(取り組む課題):
1 – 上方婚に関する記事を読み、次の問いに答えよ。
(a) 2012年に上方婚率がもっとも低かったのは妻の年収がどの層のときで、その割合は何%か。
(b) 20代での結婚の年収ボリュームゾーンはいくらか。
(c) 妻年収300万円台の上方婚率は、2012年と2022年でそれぞれ何%か。
2 – 上方婚に関する記事に照らして、次の各文が記事の内容と合うかどうかを判断せよ。それぞれ「はい」か「いいえ」で答え、根拠となる記事の文言をそのまま引用すること。
(a) 2012年には、妻の年収が700万円以上の場合の上方婚率は75%に達していた。
(b) 2022年も、妻の年収別の上方婚率はVの字型になっている。
(c) 妻年収400万円台の上方婚率は、2012年から2022年にかけて下がった。
3 – 上方婚に関する記事の続きを、最後の文のあとから書き足せ。

「結婚できる高所得層」「結婚できない中間層」の残酷すぎる格差
■妻の年収別に上方婚の割合を見ると… さらに詳細に、妻の年収別の割合を見ると以下の通りです。比較のために2012年と2022年で比べてみます。 まず、2012年で見ると、妻が無業および扶養内就業と思われる150万未満の場合は、当然ながら9割以上が上方婚となりますが、妻の年収があがるごとに上方婚の割合は減り、妻年収400万円台で上方婚率は29%ともっとも低くなります。しかし、妻の年収が500万よりあがればまた上方婚率もあがるというVの字型となり、妻の年収が700万円以上の場合は、上方婚率も75%に達します。
それが2022年になると、Vの字型ではなく、妻の年収があがればあがるほど上方婚率は下がる傾向になっています。これだけを見てしまうとこの10年で「上方婚」は減っているかのように錯覚してしまいますが、これは各年収単位での構成比であり、実数ではありません。 20代での結婚の年収ボリュームゾーンは300万~400万円台です。妻年収300万円台の上方婚率は、2012年の47%から2022年は66%へと大きく増えています。また、妻400万円台においても同29%から39%へと増えています。つまり、妻の上方婚はそのボリューム層である中間層において増えていることを意味します。

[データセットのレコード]
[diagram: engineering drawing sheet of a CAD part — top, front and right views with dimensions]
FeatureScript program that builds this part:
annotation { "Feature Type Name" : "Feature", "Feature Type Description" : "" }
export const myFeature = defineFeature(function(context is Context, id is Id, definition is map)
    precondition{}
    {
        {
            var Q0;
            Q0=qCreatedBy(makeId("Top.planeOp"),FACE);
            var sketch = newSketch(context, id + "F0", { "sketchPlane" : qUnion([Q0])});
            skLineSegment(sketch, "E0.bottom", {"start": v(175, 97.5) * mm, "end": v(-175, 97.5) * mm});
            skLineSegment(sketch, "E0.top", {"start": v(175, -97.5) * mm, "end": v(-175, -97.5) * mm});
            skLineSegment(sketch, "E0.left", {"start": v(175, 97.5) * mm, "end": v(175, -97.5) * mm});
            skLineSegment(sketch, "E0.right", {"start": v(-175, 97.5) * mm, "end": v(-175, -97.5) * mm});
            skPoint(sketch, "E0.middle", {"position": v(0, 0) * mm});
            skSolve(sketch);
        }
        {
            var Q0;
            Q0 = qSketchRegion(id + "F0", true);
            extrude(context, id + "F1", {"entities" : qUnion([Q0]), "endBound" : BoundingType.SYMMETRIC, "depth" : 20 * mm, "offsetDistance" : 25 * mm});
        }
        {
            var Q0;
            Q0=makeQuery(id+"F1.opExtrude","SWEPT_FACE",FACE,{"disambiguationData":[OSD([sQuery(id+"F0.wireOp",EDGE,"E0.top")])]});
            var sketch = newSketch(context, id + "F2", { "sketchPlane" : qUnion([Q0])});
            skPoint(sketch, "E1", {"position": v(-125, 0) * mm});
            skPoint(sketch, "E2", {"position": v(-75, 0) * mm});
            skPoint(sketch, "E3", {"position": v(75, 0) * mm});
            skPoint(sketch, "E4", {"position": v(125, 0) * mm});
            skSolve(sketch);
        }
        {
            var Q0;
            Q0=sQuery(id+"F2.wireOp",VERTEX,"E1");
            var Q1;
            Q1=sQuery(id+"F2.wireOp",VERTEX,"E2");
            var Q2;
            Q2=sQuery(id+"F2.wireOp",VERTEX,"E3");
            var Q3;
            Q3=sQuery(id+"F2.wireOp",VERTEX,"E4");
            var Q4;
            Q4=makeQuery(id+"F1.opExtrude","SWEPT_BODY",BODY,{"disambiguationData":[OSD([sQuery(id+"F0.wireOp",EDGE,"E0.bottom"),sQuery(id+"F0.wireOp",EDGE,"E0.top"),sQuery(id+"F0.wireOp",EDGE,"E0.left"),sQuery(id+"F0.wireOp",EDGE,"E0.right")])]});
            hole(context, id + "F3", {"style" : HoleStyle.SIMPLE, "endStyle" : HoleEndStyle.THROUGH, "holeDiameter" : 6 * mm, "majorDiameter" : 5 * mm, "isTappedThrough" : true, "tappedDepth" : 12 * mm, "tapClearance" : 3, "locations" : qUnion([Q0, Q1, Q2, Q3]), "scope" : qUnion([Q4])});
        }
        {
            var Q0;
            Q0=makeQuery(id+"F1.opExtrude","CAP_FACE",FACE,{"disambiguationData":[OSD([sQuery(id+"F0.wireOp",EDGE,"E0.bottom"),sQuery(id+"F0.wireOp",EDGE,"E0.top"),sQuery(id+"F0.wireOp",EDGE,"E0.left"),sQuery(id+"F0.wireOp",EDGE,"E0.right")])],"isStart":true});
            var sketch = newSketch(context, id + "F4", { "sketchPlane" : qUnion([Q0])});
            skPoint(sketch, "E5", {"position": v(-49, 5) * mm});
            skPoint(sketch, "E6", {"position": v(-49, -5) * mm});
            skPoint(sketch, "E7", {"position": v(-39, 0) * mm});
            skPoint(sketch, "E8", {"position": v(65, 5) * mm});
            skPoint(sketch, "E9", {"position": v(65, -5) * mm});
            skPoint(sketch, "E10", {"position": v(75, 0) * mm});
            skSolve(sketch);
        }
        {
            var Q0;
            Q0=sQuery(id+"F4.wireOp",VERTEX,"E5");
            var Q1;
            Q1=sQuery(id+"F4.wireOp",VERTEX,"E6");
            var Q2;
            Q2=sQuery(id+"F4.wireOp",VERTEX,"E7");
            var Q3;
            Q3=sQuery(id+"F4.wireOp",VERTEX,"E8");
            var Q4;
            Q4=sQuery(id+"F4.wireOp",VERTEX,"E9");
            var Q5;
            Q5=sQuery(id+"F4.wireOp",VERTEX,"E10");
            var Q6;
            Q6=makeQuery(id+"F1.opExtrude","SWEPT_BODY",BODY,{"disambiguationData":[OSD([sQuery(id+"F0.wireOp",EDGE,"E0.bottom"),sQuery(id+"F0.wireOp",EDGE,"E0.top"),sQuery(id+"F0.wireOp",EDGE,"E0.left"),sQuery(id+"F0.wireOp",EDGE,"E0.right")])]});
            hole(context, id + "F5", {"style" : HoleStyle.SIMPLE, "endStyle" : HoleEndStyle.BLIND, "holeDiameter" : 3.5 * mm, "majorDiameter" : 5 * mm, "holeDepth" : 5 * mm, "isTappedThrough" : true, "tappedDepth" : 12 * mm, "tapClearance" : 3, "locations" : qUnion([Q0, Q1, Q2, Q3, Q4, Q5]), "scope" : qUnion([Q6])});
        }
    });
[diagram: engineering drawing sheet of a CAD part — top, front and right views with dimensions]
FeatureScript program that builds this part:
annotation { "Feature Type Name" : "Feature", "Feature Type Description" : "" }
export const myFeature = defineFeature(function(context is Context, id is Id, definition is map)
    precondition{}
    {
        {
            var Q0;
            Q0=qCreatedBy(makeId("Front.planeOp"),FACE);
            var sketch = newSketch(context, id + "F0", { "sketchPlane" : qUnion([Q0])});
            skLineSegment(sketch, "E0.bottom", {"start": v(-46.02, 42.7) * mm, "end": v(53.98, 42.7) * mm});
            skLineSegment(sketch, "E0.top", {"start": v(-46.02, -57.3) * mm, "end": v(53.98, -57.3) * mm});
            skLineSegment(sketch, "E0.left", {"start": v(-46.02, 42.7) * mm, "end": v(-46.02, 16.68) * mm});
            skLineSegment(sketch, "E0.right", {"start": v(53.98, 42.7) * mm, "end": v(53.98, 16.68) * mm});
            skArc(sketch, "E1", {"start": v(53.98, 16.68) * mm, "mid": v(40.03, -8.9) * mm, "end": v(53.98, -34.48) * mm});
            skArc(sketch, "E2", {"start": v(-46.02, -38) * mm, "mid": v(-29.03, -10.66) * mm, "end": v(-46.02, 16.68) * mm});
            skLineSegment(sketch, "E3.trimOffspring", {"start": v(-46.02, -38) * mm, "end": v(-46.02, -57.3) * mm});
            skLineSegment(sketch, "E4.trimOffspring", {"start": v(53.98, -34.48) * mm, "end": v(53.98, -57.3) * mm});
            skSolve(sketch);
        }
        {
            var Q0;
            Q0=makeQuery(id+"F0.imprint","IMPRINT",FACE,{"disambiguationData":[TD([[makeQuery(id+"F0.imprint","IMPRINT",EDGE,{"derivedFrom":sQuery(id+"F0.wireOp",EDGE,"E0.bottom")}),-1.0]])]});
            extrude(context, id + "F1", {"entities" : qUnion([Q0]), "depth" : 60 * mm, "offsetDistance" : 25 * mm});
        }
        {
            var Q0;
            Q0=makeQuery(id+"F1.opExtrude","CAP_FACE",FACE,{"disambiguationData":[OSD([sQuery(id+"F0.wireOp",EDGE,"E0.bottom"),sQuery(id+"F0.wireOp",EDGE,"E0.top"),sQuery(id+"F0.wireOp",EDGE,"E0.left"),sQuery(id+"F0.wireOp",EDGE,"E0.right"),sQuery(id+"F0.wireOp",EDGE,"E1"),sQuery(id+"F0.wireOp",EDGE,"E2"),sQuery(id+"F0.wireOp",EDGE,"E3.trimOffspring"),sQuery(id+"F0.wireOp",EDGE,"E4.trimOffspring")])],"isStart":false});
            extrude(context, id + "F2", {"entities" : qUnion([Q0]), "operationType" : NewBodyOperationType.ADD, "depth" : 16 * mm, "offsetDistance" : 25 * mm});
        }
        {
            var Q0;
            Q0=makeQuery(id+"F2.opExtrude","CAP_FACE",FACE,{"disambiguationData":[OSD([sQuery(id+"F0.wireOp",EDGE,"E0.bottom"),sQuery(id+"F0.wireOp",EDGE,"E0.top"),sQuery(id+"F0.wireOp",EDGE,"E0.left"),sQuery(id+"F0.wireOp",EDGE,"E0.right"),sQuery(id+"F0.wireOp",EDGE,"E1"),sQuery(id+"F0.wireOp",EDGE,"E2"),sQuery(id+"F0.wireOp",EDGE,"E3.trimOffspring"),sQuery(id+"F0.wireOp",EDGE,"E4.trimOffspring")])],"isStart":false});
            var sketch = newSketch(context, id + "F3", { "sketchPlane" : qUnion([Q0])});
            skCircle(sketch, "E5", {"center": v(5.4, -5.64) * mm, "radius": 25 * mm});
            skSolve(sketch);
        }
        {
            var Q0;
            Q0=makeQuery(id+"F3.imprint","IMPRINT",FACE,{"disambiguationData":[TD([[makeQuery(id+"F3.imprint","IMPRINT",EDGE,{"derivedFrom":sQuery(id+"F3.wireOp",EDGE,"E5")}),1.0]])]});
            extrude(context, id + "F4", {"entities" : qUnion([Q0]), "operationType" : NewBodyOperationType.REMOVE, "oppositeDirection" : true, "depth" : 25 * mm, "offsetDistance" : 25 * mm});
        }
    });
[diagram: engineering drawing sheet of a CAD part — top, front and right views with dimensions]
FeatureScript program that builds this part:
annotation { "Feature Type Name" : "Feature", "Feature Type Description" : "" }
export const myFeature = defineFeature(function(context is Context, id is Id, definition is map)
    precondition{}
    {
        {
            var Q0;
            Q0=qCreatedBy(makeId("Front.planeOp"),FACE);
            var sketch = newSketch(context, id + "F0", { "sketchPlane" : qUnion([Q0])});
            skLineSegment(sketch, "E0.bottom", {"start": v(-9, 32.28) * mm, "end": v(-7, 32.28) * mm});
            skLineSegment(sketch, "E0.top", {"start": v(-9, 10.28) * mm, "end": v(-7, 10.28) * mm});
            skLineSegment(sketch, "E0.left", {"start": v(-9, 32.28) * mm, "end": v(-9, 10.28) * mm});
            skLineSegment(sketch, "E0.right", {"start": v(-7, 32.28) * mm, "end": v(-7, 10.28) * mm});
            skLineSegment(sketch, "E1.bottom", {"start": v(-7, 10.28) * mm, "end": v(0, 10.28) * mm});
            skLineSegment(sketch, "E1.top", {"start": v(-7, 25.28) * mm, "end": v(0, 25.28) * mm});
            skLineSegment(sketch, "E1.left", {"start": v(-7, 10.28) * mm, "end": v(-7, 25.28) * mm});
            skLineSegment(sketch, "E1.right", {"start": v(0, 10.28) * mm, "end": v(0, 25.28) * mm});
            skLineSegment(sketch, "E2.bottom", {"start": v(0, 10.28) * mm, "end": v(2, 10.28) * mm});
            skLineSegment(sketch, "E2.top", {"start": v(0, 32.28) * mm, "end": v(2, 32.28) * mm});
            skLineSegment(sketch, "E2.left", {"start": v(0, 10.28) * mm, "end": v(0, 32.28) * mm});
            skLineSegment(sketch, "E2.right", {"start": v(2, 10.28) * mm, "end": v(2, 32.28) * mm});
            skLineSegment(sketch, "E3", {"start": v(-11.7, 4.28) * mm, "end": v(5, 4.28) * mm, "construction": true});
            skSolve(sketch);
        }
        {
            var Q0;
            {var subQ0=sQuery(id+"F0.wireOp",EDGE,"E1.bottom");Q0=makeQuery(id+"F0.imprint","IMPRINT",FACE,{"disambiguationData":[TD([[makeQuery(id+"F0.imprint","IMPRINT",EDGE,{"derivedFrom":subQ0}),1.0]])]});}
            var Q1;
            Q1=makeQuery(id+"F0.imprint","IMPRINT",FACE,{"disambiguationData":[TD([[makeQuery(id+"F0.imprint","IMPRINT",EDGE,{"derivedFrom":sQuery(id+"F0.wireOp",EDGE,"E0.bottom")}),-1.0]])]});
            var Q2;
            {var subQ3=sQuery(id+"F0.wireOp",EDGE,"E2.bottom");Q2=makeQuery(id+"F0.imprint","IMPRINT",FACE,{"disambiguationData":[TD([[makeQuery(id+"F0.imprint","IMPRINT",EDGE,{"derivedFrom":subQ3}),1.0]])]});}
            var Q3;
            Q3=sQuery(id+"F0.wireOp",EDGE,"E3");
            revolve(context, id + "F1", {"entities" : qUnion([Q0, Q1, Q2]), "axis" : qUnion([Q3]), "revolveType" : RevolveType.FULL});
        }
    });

(課題の解答):
1 –
(a) 妻年収400万円台で、29%。
(b) 300万~400万円台。
(c) 2012年は47%、2022年は66%。

2 –
(a) はい。「妻の年収が700万円以上の場合は、上方婚率も75%に達します」
(b) いいえ。「それが2022年になると、Vの字型ではなく、妻の年収があがればあがるほど上方婚率は下がる傾向になっています」
(c) いいえ。「妻400万円台においても同29%から39%へと増えています」

3 –
これを夫の視点から見ると、結婚相手として選ばれる年収のハードルが中間層においてあがっていることになります。 ■キャリアを積むと相手に求める年収条件もあがる 具体的に、上方婚をした20代妻の年収別にどれくらい自分より稼いでいる夫と結婚しているのかを2022年就業構造基本調査から計算したものが以下になります。 無業の場合で470万円、扶養内150万円未満の場合で自分よりプラス364万円、もっとも低くて妻の年収400万~500万の場合で自分よりプラス200万円となっています。そして、600万円以上稼ぐ妻の場合は夫の経済力も高くプラス360万円です。